Even when Indiana dropped the rule, it was still tough when black schools played against white teams.

Roosevelt and a few other Northwest Indiana high school teams with black players found it especially difficult when traveling out of the Calumet Region to central and southern Indiana.

“Getting out of the region to play those games was devastating, because you knew the referees are going to be against you,” Cohen said.  “So, you had to put up with all of this crap and the referees and the stands were filled with all these white kids who want to see you destroyed.  Indiana was not kind to black basketball teams.”

Roosevelt player Wilson “Jake” Eisen remembers how tough those games could be.

But his coach, John, D. Smith, wanted his players focused on the game — not anything else.

“He would always say “You go out there and do what you’re supposed to do; Don’t pay any attention to the refs or get on the refs,” Eisen said. “We had very few technical fouls.

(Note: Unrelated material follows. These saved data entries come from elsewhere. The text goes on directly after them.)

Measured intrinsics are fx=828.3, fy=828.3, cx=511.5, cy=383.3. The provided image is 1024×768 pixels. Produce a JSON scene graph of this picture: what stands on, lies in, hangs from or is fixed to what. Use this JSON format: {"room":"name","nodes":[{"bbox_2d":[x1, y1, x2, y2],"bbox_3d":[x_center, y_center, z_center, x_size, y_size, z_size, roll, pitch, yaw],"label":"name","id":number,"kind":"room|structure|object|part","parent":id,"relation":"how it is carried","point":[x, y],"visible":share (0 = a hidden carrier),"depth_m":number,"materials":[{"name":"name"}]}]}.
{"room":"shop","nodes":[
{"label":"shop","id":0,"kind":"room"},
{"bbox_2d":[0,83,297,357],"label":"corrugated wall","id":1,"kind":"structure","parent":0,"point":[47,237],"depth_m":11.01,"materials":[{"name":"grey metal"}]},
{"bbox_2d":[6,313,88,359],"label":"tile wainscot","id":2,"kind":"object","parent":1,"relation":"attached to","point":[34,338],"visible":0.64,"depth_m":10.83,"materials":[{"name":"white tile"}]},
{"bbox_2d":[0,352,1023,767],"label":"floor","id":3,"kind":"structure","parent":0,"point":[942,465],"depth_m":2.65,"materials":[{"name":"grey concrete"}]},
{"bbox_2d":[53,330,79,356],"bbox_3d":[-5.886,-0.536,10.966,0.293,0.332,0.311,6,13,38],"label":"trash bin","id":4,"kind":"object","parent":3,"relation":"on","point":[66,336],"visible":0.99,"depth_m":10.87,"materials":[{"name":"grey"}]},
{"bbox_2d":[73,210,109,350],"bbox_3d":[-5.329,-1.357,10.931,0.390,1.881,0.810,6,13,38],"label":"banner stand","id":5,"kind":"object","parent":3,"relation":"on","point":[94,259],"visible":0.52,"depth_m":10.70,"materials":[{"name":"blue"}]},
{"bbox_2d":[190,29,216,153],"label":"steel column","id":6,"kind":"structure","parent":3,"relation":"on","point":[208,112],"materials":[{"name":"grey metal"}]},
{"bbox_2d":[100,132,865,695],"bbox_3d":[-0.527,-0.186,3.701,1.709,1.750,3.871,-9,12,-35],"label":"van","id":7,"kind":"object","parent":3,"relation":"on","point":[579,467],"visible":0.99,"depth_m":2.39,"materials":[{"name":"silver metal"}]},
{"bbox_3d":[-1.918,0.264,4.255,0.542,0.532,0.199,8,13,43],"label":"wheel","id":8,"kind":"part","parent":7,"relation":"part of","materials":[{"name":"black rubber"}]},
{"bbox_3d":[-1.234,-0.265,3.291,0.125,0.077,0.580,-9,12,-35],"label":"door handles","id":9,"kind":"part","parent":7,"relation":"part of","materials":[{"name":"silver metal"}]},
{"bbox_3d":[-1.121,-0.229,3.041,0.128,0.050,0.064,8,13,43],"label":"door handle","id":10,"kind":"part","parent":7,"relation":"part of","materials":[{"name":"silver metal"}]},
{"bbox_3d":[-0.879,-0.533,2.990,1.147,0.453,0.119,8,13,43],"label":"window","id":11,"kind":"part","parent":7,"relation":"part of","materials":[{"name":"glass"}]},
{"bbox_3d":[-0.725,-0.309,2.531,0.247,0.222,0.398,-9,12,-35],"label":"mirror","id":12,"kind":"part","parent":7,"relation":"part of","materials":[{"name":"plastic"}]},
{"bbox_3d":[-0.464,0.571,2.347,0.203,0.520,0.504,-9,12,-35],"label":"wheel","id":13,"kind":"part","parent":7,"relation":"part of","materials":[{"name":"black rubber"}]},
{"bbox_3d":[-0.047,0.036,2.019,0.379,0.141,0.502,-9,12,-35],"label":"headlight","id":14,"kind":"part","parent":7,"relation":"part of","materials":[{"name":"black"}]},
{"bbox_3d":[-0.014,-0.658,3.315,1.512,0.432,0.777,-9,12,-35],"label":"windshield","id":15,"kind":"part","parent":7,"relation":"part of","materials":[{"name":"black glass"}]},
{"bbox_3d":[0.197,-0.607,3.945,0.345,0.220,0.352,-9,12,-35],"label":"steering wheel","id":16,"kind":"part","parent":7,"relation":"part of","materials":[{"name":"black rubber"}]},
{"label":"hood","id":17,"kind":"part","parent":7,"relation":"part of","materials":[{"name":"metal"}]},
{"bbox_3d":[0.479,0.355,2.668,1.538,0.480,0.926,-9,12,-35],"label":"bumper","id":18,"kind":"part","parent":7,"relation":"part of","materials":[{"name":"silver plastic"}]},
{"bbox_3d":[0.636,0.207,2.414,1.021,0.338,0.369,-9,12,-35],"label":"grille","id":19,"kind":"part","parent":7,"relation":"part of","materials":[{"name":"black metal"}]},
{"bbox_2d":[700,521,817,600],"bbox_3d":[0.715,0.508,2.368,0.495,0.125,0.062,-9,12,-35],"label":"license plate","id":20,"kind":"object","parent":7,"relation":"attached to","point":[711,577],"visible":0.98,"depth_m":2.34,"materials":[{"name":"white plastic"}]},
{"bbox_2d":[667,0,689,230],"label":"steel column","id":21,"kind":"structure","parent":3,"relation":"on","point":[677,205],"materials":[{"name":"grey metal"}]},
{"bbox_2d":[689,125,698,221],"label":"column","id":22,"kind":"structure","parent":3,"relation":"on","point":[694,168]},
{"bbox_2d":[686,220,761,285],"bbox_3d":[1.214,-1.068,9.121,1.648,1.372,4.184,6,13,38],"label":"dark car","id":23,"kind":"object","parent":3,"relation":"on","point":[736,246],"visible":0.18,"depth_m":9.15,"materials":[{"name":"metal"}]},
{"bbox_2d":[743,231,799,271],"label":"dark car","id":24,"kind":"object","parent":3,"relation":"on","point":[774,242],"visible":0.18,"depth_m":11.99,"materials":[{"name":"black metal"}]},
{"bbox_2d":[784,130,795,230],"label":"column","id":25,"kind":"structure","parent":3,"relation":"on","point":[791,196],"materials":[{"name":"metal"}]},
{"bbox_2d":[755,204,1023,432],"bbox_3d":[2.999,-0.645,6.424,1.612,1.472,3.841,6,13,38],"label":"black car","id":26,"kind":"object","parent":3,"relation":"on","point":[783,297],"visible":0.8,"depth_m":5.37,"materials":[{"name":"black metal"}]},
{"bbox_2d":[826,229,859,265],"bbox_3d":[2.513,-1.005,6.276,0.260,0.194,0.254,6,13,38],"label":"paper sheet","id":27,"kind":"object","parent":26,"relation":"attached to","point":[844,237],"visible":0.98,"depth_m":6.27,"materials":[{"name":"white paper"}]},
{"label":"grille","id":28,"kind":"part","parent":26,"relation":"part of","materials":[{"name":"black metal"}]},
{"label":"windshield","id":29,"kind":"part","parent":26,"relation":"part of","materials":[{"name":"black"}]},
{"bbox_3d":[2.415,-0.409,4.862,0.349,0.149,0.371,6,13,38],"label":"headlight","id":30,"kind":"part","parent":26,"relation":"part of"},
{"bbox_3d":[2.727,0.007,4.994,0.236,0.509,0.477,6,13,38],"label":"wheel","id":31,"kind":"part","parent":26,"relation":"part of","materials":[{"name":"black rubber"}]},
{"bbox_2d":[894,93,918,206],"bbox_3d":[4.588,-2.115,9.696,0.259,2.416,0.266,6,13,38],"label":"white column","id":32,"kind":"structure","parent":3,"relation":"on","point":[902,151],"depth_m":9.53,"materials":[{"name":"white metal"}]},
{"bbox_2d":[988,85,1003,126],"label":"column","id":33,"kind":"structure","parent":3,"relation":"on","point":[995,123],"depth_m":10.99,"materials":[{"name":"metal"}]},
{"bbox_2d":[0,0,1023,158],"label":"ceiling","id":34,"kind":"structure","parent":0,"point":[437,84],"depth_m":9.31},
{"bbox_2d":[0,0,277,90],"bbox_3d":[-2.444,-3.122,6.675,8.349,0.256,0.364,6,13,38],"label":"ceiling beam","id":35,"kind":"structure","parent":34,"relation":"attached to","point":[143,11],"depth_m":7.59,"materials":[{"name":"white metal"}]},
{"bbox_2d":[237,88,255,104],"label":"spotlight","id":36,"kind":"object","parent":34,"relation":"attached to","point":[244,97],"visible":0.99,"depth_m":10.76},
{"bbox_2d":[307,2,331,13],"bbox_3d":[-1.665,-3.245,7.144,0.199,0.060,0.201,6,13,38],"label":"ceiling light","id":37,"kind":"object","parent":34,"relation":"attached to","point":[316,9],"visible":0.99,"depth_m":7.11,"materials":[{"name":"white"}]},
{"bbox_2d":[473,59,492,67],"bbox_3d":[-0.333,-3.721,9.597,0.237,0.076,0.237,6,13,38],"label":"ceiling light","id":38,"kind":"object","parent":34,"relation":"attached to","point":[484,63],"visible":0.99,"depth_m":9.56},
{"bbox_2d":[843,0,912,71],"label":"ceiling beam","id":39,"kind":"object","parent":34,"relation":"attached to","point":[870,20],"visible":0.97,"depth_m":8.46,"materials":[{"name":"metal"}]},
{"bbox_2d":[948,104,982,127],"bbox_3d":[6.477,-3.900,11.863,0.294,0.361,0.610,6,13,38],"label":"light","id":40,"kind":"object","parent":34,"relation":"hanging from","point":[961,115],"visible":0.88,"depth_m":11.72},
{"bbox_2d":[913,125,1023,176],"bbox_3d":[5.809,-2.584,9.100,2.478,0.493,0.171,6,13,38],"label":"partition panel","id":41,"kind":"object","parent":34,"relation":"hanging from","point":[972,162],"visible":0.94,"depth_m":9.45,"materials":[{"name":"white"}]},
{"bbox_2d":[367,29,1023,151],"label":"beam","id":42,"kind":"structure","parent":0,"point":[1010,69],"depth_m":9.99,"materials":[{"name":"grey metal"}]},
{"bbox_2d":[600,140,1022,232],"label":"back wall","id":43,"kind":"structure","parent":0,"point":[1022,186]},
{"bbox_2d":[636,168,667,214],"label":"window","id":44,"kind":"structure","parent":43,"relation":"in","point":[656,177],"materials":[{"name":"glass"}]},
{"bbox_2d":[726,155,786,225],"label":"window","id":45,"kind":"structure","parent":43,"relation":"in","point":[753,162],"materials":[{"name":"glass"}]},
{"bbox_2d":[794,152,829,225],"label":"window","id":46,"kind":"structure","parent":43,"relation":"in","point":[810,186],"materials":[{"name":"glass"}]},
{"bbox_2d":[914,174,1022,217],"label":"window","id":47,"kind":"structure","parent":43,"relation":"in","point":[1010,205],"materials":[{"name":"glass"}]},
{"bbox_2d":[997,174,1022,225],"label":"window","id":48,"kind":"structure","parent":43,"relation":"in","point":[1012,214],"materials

If you argued with the ref, he’d pull you out and sit you on the bench.”

But in 1955, Gary Roosevelt’s basketball team did make it out and down to the state title game in Indianapolis.

It had a great shot at making history since the team also on its roster Wilson “Jake” Eison, voted that year as “Mr. Basketball” the top honor for high school basketball players in Indiana.

There was only one thing standing in the way.

“We were just happy as teenagers to be playing, not only be there but try to match our skills with the Indianapolis Attucks and the great Oscar Robertson,” Barnett said.

That’s right … the Big O.

Oscar Robertson was a sophomore for Indianapolis Crispus Attucks, Indiana’s other all black high school.

“This was a huge thing for the entire African American population of Indiana because before then it was just white on white,” Cohen said. “I think it was incredible and probably a big shock to all the white schools.”

Unfortunately for Gary, Oscar Robertson dominated Roosevelt.

Robertson’s brilliance wasn’t lost on Barnett.

“He was special then,” Barnett said. “He had all those attributes even as a sophomore in high school.”

Attucks would go on to win the game 97 to 74 and thus lay claim to the title of being the first black high school basketball team to win a state championship in Indiana.

This weekend’s commemoration is intended to remind Hoosiers and others of the accomplishments of Attucks and Roosevelt high schools almost 60 years ago.

Oscar Robertson, an NBA legend who some was the game’s greatest player ever, is expected to be on hand.

The Gary Chamber of Commerce is bringing the two teams together, along with other festivities, including a game featuring the current Gary Roosevelt Panthers.

Chamber president Chuck Hughes.

“In 1954, they made the movie Hoosiers. These guys, they’re called the ‘Forgotten Hoosiers,” Hughes said. “But that’s the beauty of years and that’s history. History will prove that that was a remarkable feat.”

Even though Roosevelt lost the game, they had a lot to be proud of.

Jake Eisen, who went on to become a school teacher after serving in Vietnam, would be named Mr. Basketball that year, the top honor for high school basketball in Indiana.

His teammate, now known as Dr. Dick Barnett after earning a doctorate in education, would go on to have a legendary NBA career with the New York Knicks.

Barnett’s Number 12 jersey was retired by the Knicks and it’s hanging in the rafters of Madison Square Garden in New York City.